In this talk I aim to showcase how machine learning inspired optimisations can help with current state-of-the-art experiments. In particular, I will first consider the readout of semiconductor spin qubits using simple principal component analysis. I will then highlight a specifically fabricated semiconductor device with a 3x3 ‘pixel array’, and discuss the simultaneous tuning of those 9 gate voltages to construct a quantum point contact. And finally, I will move on to larger arrays of quantum dots and the detection of transitions between charge states (i.e. finding the facets of high-dimensional coulomb diamonds).
Evert is a theoretical condensed matter physicist with a background in open systems, numerical simulations and many-body effects. He now also actively works on investigating how both condensed matter physics and machine learning can help each other.
Governing equations are essential to the study of physical systems, providing models that can generalize to predict previously unseen behaviors. There are many systems of interest across disciplines where large quantities of data have been collected, but the underlying governing equations remain unknown. This work introduces an approach to discover governing models from data. The proposed method addresses a key limitation of prior approaches by simultaneously discovering coordinates that admit a parsimonious dynamical model. Developing parsimonious and interpretable governing models has the potential to transform our understanding of complex systems, including in neuroscience, biology, and climate science.
Dr. Bethany Lusch is an Assistant Computer Scientist in the data science group at the Argonne Leadership Computing Facility at Argonne National Lab. Her research expertise includes developing methods and tools to integrate AI with science, especially for dynamical systems and PDE-based simulations. Her recent work includes developing machine-learning emulators to replace expensive parts of simulations, such as computational fluid dynamics simulations of engines and climate simulations. She is also working on methods that incorporate domain knowledge in machine learning, representation learning, and using machine learning to analyze supercomputer logs. She holds a PhD and MS in applied mathematics from the University of Washington and a BS in mathematics from the University of Notre Dame.

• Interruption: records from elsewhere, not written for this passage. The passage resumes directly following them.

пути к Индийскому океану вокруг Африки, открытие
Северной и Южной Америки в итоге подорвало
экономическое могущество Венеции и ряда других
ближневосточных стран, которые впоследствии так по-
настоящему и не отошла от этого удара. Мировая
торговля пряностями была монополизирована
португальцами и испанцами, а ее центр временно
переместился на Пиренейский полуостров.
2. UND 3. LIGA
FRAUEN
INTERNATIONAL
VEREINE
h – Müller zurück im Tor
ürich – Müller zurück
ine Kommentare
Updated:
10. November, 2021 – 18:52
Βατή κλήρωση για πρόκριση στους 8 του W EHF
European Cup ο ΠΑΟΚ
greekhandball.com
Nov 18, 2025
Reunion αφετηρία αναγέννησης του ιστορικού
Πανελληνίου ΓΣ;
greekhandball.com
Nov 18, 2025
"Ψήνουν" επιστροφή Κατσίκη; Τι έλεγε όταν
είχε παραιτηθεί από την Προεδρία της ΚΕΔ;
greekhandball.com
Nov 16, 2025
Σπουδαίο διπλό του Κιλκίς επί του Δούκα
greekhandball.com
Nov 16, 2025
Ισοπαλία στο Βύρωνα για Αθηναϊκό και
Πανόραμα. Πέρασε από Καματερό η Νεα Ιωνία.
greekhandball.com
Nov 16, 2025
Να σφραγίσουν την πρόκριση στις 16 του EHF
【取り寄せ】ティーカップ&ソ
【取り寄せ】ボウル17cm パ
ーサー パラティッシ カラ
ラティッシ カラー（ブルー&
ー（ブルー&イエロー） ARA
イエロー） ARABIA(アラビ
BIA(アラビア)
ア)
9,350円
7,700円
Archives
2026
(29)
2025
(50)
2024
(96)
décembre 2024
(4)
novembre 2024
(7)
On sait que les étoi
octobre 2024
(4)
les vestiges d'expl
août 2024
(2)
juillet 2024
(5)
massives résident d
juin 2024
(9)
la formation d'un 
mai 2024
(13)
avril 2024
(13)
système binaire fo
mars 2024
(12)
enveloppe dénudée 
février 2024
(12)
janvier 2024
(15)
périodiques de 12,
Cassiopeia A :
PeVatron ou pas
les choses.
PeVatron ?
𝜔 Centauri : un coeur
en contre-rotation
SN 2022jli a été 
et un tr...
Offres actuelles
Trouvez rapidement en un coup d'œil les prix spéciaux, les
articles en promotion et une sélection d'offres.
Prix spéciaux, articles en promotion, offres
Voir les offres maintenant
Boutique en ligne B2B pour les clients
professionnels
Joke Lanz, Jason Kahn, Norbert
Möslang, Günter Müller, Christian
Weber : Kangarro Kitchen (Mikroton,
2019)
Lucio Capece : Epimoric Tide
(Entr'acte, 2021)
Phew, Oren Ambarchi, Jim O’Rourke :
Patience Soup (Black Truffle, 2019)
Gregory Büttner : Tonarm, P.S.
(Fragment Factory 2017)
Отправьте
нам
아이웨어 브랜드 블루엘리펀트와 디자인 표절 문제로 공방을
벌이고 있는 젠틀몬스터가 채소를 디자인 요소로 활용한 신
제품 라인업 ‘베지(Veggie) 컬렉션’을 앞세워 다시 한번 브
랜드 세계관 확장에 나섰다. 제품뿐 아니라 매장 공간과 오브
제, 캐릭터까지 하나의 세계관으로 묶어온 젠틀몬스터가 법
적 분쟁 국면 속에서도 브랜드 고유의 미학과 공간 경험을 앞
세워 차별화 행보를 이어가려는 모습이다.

With novel measurement technologies easily resulting in a deluge of data, we need to consider multiple perspectives in order to ‘see the forest for the trees.’ A single perspective or scale is often insufficient to faithfully capture the underlying patterns of complex phenomena, in particular in the life sciences. However, moving from an ‘either–or’ selection of relevant scales to a ‘both–and’ utilisation of all scales promises better insights and improved expressivity. The emerging field of topological machine learning provides us with effective tools for building multi-scale representations of complex data. This talk presents two use cases that demonstrate the power of learning such representations. The first use case involves improving antimicrobial resistance prediction—a critical problem in a world suffering from superbugs—while the second use case permits us a glimpse into how cognition changes from early childhood to adolescence.
Bastian is Principal Investigator of the AIDOS Lab at the Institute of AI for Health and the Helmholtz Pioneer Campus, focusing on machine learning methods in biomedicine. Dr. Rieck is also TUM Junior fellow and a member of ELLIS. Dr. Rieck was previously senior assistant in the Machine Learning & Computational Biology Lab of Prof. Dr. Karsten Borgwardt at ETH Zürich and was awarded his Ph.D. in computer science from Heidelberg University.